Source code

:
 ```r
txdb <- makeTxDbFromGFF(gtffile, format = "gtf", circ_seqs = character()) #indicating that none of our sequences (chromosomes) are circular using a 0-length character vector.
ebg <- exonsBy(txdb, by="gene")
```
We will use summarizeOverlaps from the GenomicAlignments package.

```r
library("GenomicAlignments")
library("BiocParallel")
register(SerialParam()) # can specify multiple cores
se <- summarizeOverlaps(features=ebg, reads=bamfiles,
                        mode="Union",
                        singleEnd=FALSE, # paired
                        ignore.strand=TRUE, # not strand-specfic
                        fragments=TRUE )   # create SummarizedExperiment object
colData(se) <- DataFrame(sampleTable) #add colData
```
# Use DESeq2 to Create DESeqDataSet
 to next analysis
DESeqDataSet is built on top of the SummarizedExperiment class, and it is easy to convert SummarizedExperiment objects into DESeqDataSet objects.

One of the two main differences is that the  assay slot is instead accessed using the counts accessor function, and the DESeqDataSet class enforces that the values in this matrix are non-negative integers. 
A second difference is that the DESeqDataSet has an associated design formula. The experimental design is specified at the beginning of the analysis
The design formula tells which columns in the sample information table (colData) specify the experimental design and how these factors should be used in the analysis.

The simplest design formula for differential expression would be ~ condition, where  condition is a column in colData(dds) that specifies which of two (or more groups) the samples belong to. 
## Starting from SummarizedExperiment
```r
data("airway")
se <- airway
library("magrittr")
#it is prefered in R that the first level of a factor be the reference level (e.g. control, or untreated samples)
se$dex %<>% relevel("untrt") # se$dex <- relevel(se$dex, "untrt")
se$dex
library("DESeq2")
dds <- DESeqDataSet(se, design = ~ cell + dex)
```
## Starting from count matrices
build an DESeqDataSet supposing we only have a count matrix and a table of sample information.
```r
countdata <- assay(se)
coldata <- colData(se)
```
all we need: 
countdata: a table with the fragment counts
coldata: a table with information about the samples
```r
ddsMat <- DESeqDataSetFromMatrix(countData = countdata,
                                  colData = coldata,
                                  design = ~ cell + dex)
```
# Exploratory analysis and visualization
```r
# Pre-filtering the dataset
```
---------------
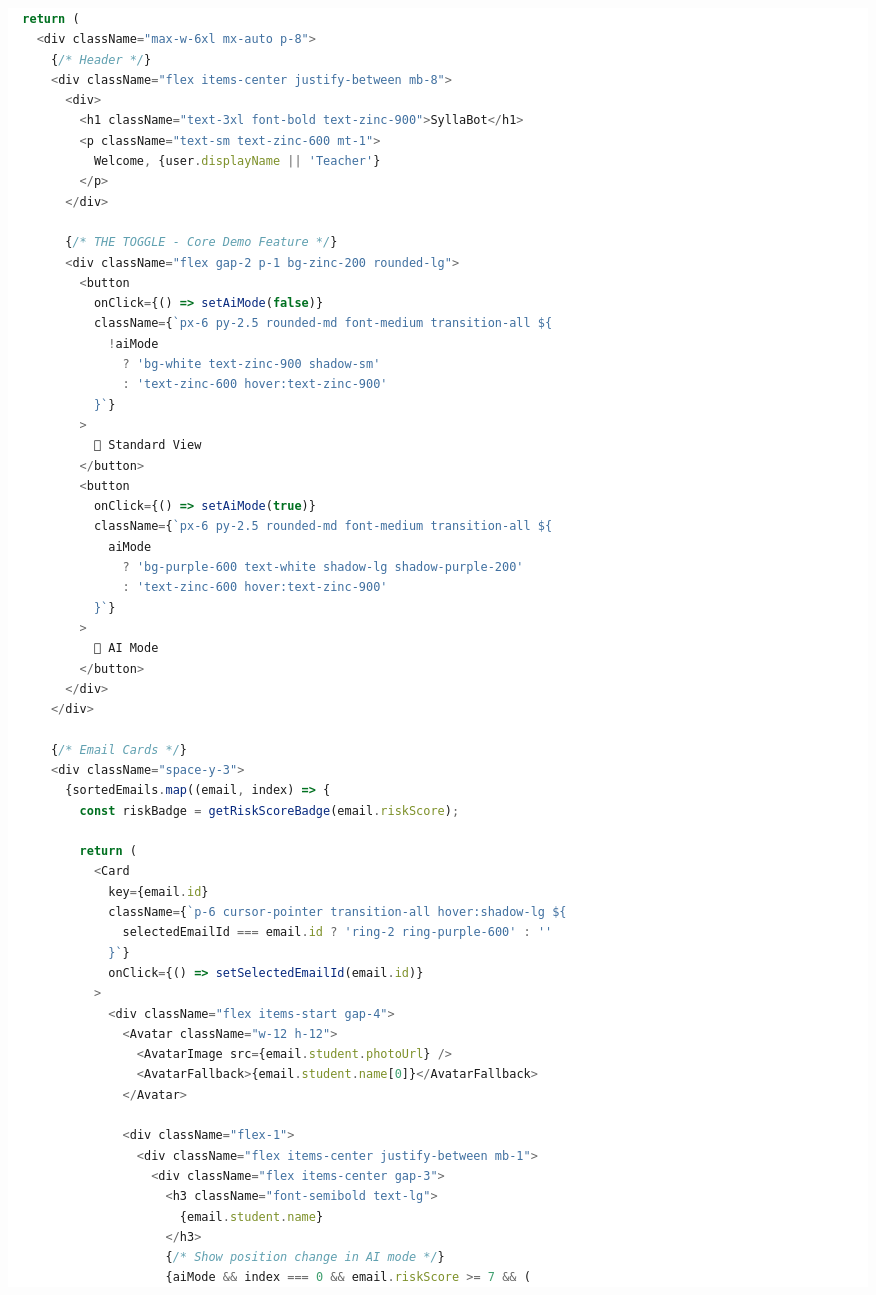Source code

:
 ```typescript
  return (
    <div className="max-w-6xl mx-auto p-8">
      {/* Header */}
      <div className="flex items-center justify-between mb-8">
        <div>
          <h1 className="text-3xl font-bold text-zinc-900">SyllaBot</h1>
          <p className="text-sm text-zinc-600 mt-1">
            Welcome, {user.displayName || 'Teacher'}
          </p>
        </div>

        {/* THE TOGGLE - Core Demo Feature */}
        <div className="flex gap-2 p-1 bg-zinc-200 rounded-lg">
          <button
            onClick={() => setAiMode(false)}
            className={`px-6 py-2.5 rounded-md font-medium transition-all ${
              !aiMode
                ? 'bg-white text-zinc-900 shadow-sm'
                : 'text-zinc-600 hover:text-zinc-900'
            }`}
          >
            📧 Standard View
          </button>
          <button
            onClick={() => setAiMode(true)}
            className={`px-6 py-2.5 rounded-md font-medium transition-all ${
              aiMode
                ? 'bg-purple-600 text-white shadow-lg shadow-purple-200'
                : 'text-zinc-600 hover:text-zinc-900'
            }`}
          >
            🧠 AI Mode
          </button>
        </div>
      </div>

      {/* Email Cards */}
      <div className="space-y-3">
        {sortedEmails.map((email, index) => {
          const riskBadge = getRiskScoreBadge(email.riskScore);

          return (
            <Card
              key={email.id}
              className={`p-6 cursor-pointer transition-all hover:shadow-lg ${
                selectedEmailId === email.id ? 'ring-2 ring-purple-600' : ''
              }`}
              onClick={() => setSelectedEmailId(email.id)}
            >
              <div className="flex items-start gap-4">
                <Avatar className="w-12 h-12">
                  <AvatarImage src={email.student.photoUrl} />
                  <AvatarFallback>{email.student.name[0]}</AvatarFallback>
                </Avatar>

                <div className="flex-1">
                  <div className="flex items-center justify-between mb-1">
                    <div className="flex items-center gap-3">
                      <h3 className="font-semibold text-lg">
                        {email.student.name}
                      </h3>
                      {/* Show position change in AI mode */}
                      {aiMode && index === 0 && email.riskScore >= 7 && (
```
---------------
▶ EXERCISE OBJECTIVE:
From the entries above, write out only the lines starting at the line that holds "DESeqDataSet is built" and ending at the line that holds "A second difference", keeping both and matching them exactly.

▶ RESULT OF THE TASK:
DESeqDataSet is built on top of the SummarizedExperiment class, and it is easy to convert SummarizedExperiment objects into DESeqDataSet objects.

One of the two main differences is that the  assay slot is instead accessed using the counts accessor function, and the DESeqDataSet class enforces that the values in this matrix are non-negative integers. 
A second difference is that the DESeqDataSet has an associated design formula. The experimental design is specified at the beginning of the analysis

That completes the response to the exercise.